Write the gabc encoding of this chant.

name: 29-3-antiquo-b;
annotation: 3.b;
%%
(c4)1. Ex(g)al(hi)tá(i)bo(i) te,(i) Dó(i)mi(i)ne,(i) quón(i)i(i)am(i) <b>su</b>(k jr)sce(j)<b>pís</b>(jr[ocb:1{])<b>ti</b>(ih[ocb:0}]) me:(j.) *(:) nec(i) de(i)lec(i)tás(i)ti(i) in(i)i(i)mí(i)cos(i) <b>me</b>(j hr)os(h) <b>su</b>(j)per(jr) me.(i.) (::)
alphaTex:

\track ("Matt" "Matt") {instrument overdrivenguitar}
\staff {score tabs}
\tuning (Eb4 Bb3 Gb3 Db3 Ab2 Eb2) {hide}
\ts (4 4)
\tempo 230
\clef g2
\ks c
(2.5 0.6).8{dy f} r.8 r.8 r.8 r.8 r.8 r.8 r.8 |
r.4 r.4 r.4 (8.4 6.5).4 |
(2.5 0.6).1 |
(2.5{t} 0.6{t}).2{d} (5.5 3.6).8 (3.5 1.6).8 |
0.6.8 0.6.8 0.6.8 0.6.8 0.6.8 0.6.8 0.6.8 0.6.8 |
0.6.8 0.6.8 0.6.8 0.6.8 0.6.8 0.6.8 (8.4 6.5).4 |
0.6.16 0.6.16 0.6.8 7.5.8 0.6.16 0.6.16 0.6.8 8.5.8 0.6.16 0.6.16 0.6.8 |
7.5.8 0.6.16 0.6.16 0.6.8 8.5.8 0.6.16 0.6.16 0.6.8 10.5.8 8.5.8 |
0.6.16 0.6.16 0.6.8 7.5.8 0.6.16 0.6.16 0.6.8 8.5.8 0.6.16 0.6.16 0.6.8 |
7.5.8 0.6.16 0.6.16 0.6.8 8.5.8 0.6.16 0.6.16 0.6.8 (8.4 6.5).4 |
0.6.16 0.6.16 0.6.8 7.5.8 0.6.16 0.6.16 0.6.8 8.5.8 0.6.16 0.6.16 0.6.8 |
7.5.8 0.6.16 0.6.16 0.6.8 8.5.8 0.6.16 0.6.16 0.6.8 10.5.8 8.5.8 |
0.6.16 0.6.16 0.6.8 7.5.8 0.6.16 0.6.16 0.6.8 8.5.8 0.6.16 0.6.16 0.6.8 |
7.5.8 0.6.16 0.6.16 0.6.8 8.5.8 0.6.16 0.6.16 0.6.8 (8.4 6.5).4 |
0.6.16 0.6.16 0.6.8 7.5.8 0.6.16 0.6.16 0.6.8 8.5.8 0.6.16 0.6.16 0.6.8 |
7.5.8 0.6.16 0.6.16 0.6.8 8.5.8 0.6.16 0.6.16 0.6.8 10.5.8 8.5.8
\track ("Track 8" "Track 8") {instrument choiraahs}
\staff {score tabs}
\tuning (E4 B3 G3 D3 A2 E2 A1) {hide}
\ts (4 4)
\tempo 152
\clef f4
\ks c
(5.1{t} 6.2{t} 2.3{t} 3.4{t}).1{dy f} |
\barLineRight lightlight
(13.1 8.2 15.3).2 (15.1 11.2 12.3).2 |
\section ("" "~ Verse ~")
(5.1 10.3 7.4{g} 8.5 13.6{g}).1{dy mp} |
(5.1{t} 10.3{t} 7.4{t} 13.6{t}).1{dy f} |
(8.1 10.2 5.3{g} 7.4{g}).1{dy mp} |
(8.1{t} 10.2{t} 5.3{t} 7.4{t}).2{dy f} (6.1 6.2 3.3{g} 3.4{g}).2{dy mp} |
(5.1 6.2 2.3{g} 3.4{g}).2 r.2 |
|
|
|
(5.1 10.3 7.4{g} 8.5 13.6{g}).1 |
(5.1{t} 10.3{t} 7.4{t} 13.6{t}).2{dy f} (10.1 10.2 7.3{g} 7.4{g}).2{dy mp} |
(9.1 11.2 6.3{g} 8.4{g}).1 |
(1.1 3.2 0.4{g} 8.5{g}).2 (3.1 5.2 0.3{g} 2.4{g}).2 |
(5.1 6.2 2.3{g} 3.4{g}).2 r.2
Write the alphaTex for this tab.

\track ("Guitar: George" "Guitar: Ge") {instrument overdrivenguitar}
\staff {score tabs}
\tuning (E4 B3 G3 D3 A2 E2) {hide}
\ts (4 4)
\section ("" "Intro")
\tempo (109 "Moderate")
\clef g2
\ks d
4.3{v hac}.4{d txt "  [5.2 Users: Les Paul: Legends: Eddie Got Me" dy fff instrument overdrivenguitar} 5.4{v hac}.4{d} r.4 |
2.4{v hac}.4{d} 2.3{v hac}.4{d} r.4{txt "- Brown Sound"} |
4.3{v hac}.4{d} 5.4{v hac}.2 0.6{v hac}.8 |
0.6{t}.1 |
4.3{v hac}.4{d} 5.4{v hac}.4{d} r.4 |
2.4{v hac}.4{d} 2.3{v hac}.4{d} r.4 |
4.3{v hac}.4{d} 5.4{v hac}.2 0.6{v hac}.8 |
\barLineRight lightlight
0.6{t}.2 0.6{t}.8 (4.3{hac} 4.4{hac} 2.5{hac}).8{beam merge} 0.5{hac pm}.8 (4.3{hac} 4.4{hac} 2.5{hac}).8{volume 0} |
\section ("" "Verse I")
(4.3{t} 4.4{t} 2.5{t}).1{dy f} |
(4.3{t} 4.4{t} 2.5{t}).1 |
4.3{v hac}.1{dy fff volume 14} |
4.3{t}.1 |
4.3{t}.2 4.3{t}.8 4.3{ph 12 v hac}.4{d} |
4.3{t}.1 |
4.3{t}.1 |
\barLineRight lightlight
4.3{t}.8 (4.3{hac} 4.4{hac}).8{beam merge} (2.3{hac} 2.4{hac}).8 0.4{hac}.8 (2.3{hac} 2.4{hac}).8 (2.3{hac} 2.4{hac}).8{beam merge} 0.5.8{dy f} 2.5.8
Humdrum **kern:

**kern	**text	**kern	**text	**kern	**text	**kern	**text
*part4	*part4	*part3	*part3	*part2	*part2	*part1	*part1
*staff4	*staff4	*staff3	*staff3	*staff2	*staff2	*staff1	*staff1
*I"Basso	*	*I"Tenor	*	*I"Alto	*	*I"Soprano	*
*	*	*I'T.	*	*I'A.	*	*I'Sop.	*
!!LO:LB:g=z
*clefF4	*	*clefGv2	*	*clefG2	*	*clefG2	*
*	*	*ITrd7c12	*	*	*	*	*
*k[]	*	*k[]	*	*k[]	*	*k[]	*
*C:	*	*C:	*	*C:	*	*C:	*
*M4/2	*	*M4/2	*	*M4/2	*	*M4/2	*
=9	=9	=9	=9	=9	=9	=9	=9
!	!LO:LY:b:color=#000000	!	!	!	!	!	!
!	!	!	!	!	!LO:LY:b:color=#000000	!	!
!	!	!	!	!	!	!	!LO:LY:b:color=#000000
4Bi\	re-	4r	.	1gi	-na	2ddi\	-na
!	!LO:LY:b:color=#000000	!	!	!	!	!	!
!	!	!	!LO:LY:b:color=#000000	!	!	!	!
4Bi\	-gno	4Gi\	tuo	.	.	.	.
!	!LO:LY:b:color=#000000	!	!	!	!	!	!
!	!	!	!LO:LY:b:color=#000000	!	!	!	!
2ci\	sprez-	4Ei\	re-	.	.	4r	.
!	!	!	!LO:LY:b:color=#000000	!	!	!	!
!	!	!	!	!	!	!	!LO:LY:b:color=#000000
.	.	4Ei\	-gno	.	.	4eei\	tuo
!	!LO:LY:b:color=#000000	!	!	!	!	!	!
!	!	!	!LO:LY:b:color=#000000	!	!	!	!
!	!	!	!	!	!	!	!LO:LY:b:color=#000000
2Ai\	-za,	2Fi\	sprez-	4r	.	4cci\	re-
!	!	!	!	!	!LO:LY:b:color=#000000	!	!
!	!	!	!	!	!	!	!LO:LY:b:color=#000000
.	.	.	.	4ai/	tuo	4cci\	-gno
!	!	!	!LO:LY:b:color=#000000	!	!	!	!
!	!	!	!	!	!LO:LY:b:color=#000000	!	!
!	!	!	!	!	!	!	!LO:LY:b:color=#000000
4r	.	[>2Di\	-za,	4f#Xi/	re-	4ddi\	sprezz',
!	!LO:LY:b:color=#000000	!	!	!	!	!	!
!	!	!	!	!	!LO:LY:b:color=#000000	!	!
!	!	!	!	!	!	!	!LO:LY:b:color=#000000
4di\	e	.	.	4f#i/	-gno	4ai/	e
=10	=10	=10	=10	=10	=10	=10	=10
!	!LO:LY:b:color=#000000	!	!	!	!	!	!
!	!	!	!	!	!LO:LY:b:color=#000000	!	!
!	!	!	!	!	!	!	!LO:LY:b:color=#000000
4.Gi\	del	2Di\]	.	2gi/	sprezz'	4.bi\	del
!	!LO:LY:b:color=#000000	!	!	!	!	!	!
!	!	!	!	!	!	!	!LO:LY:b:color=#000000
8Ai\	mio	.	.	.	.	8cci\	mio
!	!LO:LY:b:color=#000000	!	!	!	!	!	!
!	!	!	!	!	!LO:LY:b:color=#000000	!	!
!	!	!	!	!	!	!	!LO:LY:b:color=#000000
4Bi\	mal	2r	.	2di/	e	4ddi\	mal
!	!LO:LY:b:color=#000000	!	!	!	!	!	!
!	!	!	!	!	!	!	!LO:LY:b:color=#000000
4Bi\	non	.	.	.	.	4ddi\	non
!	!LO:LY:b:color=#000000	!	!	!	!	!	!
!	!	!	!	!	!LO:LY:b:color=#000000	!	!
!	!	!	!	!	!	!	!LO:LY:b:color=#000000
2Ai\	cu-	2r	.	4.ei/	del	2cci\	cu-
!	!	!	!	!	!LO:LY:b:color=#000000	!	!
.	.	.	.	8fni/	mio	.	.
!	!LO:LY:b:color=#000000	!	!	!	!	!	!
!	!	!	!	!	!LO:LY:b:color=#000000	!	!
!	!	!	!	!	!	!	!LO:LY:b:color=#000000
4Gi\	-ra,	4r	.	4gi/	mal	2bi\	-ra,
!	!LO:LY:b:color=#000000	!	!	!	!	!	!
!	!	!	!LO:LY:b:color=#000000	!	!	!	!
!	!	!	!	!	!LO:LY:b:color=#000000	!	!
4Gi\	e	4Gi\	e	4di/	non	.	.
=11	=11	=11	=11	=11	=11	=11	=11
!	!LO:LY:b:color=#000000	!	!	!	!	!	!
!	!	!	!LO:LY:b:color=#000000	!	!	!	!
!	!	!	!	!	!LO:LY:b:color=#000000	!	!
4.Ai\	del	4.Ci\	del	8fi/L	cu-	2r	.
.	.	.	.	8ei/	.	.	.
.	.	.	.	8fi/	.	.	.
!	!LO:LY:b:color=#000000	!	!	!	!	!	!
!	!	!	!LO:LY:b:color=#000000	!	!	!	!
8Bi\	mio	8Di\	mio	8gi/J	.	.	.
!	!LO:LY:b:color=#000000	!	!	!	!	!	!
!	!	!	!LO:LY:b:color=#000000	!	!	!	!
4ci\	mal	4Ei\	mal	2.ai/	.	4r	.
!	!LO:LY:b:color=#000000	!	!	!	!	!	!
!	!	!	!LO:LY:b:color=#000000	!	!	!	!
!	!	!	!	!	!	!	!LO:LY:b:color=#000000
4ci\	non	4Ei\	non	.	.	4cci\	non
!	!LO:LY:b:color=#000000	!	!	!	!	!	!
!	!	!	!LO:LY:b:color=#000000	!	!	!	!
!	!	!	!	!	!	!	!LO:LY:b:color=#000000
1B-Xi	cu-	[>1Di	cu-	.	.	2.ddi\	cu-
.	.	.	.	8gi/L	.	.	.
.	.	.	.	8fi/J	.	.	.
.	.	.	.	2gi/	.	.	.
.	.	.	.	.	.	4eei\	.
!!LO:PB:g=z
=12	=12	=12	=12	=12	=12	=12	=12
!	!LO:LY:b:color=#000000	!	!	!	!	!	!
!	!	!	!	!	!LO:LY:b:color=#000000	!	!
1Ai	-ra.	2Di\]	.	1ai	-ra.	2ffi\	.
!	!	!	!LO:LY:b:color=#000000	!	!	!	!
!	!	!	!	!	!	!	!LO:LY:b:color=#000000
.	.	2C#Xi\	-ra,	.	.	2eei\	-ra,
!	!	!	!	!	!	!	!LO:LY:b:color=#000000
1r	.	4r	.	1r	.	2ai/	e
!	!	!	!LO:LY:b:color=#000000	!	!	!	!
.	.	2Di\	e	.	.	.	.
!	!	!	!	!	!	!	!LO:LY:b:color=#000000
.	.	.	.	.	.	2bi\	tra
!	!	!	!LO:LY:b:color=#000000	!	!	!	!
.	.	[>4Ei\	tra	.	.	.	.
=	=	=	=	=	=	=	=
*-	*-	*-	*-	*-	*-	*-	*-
============================================================
WHAT THE EXERCISE ASKS: Output the lines of the gabc encoding in the first entry, from the line with "name: 29-3-antiquo-b;" to the line with "(c4)1. Ex(g)al(hi)tá(i)bo(i) te,(i)", as a JSON list of strings with one string per line and blank lines left out.

WORKED ANSWER:
[
  "name: 29-3-antiquo-b;",
  "annotation: 3.b;",
  "%%",
  "(c4)1. Ex(g)al(hi)tá(i)bo(i) te,(i) Dó(i)mi(i)ne,(i) quón(i)i(i)am(i) <b>su</b>(k jr)sce(j)<b>pís</b>(jr[ocb:1{])<b>ti</b>(ih[ocb:0}]) me:(j.) *(:) nec(i) de(i)lec(i)tás(i)ti(i) in(i)i(i)mí(i)cos(i) <b>me</b>(j hr)os(h) <b>su</b>(j)per(jr) me.(i.) (::)"
]